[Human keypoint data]
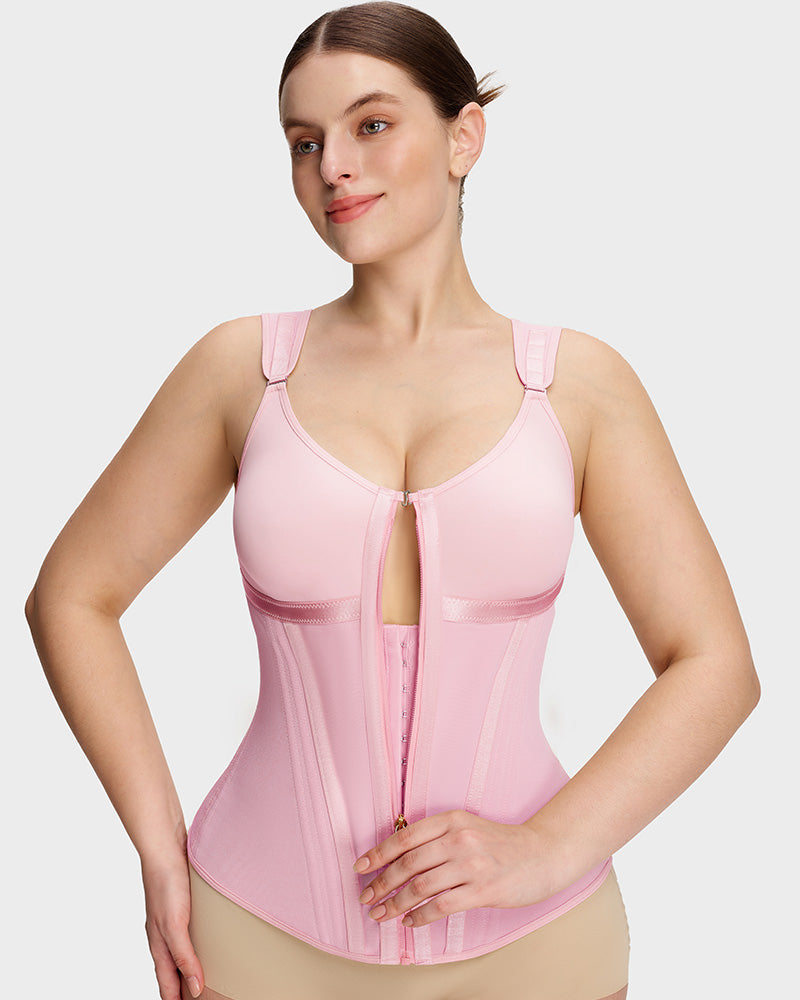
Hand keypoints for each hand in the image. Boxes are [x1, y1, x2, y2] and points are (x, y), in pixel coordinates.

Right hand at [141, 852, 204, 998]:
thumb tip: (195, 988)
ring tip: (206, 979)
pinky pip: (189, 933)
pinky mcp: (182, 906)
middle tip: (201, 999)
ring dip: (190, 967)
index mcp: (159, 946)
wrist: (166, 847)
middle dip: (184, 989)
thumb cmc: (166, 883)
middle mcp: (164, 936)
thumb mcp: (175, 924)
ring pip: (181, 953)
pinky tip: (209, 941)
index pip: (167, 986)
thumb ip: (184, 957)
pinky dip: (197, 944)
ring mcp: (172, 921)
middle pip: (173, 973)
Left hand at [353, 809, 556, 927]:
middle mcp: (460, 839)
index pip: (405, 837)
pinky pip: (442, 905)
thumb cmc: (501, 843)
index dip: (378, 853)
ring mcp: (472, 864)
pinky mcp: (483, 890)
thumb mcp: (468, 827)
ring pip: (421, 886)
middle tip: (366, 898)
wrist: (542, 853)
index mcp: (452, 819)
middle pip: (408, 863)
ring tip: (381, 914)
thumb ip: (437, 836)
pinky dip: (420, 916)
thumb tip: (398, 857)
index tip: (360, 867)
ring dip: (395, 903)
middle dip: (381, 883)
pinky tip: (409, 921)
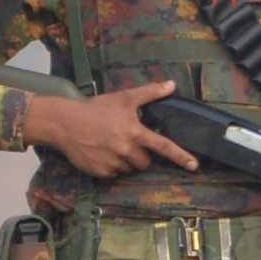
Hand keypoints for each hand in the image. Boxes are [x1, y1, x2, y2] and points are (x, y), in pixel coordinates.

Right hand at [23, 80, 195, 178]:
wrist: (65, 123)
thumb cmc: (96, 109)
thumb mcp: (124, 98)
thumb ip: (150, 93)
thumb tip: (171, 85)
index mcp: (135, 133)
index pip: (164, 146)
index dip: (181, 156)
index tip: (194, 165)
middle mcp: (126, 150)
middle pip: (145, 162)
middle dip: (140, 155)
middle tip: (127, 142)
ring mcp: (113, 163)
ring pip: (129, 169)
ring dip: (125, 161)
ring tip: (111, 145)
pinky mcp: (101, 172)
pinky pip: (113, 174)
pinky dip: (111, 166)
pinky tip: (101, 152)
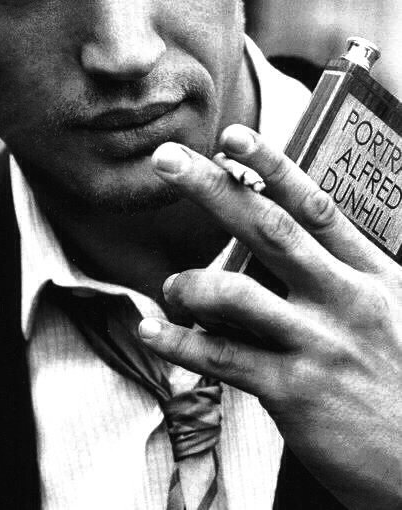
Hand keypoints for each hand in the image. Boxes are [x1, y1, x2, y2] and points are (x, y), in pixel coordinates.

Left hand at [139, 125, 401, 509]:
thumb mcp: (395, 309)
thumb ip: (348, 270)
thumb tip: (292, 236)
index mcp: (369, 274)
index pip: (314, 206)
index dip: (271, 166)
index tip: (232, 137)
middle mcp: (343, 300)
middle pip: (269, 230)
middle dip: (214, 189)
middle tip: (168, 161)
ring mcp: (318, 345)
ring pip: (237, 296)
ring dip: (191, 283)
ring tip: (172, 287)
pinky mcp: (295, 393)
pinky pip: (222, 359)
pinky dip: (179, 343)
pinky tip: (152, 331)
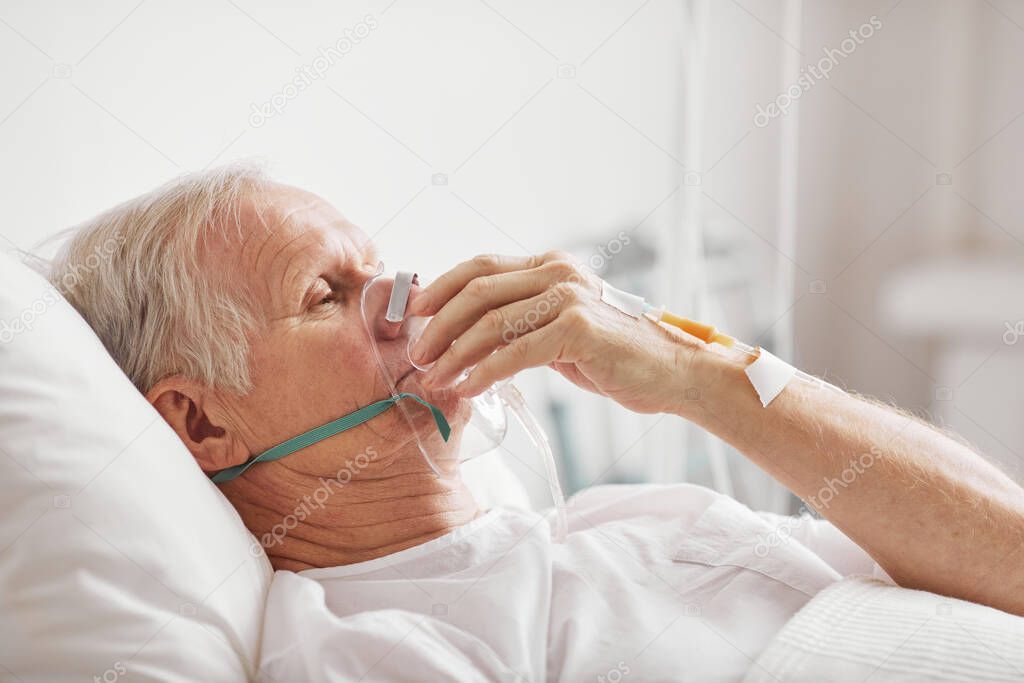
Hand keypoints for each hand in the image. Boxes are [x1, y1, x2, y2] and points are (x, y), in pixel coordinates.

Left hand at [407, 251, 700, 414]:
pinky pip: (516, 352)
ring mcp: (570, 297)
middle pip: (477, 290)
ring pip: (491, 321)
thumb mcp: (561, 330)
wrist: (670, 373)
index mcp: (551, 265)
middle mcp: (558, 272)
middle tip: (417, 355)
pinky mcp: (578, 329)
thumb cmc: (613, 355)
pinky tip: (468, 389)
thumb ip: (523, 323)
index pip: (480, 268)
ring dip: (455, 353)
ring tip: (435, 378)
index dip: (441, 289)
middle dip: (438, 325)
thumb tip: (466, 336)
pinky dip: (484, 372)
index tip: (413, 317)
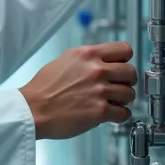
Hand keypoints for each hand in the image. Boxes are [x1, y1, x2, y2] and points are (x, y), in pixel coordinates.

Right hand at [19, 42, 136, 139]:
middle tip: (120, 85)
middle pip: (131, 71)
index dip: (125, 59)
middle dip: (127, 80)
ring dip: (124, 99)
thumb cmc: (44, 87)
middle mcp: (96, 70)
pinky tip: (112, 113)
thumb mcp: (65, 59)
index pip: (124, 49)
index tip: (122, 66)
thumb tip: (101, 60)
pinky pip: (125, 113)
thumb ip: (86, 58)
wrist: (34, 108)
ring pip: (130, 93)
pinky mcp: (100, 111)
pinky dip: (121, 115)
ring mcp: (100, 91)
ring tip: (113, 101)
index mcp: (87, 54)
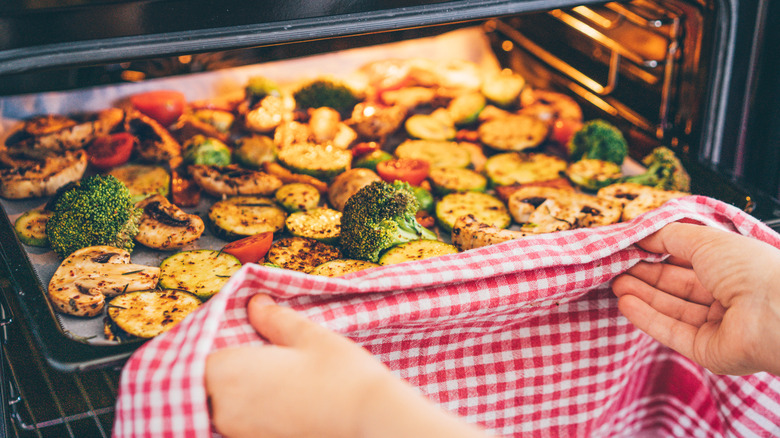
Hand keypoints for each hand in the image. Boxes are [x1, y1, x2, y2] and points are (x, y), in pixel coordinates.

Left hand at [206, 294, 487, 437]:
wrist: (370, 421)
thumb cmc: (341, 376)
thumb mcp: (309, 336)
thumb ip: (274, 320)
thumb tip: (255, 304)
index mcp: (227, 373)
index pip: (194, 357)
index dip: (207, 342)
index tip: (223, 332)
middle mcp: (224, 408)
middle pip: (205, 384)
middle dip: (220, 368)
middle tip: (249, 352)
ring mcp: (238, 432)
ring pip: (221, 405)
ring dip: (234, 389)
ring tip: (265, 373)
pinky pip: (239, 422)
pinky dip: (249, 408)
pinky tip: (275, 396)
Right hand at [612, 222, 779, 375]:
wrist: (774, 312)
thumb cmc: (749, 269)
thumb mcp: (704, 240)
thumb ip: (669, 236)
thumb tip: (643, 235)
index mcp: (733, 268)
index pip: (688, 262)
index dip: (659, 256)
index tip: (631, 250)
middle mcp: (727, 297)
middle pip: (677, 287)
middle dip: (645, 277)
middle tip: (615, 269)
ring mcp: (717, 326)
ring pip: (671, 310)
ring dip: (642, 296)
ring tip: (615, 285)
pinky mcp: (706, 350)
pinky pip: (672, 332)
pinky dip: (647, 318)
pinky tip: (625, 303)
--
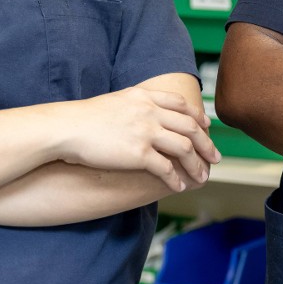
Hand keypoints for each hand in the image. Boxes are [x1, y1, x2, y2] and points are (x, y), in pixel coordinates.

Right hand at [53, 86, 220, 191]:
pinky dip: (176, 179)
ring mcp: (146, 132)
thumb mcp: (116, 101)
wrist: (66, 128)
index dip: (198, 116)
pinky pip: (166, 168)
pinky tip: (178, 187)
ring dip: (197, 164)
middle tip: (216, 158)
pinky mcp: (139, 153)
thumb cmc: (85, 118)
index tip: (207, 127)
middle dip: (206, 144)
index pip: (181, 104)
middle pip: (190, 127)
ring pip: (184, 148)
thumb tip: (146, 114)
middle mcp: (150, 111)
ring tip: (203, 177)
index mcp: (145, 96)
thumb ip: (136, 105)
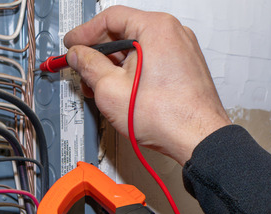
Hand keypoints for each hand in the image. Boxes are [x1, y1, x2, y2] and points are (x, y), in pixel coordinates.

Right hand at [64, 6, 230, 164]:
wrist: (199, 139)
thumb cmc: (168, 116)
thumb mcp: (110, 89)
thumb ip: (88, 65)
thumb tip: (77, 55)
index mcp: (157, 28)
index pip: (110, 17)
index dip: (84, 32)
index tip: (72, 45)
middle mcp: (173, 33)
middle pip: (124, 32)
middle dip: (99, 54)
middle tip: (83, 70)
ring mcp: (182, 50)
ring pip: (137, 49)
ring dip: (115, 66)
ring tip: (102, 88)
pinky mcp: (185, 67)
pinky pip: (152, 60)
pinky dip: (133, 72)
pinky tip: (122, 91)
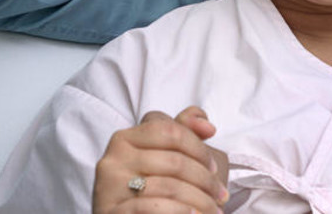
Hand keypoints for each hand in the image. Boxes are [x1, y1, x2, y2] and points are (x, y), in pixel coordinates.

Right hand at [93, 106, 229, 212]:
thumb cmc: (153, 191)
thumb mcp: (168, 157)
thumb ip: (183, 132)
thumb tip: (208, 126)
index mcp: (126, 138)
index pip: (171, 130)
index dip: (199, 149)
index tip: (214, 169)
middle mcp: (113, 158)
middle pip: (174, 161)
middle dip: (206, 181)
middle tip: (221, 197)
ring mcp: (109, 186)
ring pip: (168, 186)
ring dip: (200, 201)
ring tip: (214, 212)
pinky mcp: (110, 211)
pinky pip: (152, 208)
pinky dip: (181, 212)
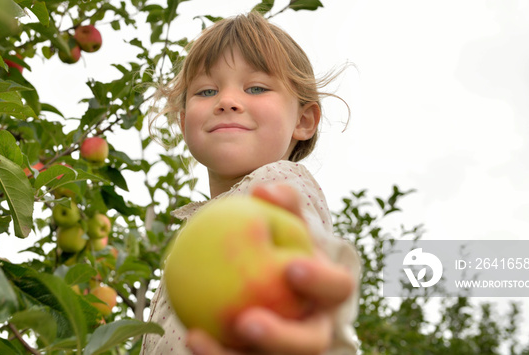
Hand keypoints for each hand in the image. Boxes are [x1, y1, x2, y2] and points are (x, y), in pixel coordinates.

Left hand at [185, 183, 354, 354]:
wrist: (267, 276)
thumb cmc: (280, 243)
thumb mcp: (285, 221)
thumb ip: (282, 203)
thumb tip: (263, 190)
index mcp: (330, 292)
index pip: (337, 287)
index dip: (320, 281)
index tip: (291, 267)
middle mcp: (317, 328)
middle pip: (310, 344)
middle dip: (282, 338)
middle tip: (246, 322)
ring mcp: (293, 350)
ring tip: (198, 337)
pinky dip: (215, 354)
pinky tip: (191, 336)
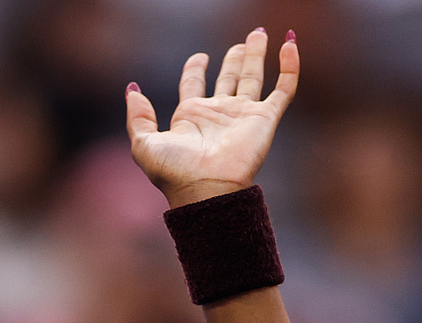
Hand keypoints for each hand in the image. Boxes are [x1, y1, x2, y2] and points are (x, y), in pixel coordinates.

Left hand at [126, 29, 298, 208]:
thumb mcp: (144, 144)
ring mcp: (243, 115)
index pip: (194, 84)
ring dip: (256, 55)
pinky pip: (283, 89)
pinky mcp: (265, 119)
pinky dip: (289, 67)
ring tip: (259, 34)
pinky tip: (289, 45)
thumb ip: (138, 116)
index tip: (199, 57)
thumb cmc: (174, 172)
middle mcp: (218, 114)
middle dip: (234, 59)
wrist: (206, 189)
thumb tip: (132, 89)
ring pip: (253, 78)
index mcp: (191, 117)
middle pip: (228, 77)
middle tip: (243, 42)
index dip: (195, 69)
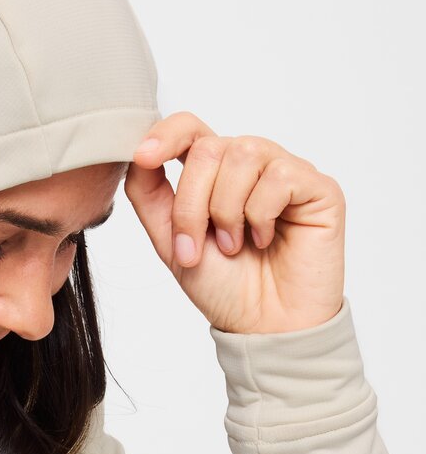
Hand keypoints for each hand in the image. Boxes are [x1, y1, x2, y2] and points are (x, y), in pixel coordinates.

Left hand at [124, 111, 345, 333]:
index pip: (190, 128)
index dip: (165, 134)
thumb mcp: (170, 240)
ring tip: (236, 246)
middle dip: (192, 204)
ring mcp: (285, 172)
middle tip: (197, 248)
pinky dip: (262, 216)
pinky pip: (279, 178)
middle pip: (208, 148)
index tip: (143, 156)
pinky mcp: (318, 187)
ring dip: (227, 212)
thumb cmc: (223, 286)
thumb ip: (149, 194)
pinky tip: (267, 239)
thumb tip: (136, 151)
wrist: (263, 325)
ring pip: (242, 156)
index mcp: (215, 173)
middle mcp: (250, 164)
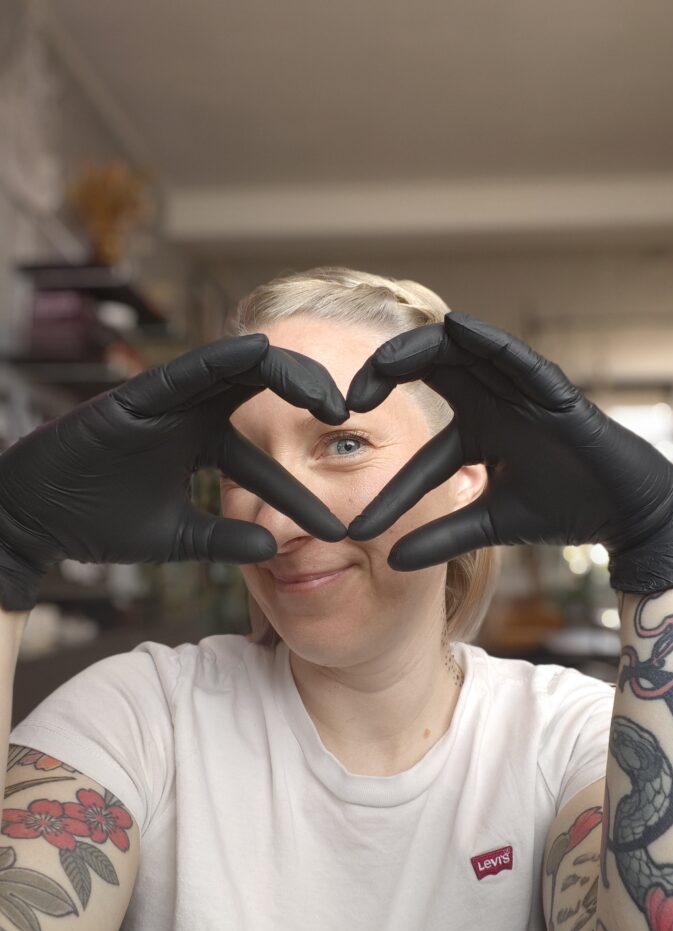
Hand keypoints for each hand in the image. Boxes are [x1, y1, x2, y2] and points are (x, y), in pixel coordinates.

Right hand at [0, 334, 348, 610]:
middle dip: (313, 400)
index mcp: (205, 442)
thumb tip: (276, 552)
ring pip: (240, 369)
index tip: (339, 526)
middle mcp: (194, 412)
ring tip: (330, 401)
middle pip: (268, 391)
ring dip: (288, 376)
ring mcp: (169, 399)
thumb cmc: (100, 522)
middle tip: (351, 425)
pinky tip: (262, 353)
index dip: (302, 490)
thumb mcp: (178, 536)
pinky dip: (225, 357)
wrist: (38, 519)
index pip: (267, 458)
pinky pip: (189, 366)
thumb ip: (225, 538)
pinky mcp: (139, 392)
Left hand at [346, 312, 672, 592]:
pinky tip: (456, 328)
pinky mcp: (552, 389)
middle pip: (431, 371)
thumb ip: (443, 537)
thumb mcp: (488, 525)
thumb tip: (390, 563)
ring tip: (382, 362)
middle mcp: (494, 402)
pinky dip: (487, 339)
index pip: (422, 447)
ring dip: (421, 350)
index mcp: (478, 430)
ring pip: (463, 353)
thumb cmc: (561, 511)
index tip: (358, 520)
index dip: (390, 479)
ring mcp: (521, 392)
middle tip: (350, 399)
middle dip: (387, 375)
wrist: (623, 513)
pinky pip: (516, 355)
---
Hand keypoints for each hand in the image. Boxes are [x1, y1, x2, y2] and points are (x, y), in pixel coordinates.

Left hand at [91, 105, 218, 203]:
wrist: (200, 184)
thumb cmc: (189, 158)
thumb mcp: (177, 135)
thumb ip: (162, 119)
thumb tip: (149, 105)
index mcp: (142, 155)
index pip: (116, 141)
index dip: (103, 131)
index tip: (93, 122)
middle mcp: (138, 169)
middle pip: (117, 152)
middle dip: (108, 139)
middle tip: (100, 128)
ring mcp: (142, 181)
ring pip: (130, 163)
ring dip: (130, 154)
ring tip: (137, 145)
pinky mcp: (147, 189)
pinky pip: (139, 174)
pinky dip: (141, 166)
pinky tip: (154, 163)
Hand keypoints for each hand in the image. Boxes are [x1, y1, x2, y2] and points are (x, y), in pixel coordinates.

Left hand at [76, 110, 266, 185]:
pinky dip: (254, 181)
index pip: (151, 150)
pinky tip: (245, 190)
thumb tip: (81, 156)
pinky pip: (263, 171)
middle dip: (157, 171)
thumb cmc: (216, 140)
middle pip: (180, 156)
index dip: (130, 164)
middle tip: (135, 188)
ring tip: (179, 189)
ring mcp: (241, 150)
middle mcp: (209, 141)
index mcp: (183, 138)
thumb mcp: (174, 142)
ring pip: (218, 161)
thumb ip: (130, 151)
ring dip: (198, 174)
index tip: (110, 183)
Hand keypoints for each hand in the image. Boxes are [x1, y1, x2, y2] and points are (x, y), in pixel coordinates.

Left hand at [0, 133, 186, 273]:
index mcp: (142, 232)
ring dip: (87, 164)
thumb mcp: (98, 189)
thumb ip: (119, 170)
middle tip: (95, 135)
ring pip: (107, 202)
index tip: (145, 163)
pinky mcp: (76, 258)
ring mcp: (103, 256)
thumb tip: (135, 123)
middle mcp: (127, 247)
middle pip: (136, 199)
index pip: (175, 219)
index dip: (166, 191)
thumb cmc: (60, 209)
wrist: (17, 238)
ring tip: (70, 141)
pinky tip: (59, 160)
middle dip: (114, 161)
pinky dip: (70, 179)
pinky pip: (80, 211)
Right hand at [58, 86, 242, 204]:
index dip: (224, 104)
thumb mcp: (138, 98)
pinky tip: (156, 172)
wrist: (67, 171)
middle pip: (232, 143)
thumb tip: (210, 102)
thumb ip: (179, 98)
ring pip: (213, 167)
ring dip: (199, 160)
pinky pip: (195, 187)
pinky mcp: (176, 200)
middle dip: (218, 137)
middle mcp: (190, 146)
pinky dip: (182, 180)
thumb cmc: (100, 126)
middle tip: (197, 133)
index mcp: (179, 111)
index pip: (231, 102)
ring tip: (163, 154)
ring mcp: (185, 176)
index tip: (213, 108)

Exercise directions: Return only the part of the records above that opens with the line containing "thumb ip: (669, 236)" and closes with the line containing "pinky pip: (672, 332)", ends included.

Result of this exercise:
thumb ip: (669, 236)
thumb tip: (643, 235)
index mcp: (733, 268)
index pip: (688, 262)
index dip: (659, 256)
index tip: (631, 250)
middle mcp: (727, 297)
middle pip: (677, 287)
middle dip: (645, 277)
middle tip: (615, 269)
ring mcp: (717, 326)
ring pip: (671, 310)
ring dip: (642, 296)
ring tip: (615, 285)
pinky mcp: (706, 350)
pinky pip: (672, 332)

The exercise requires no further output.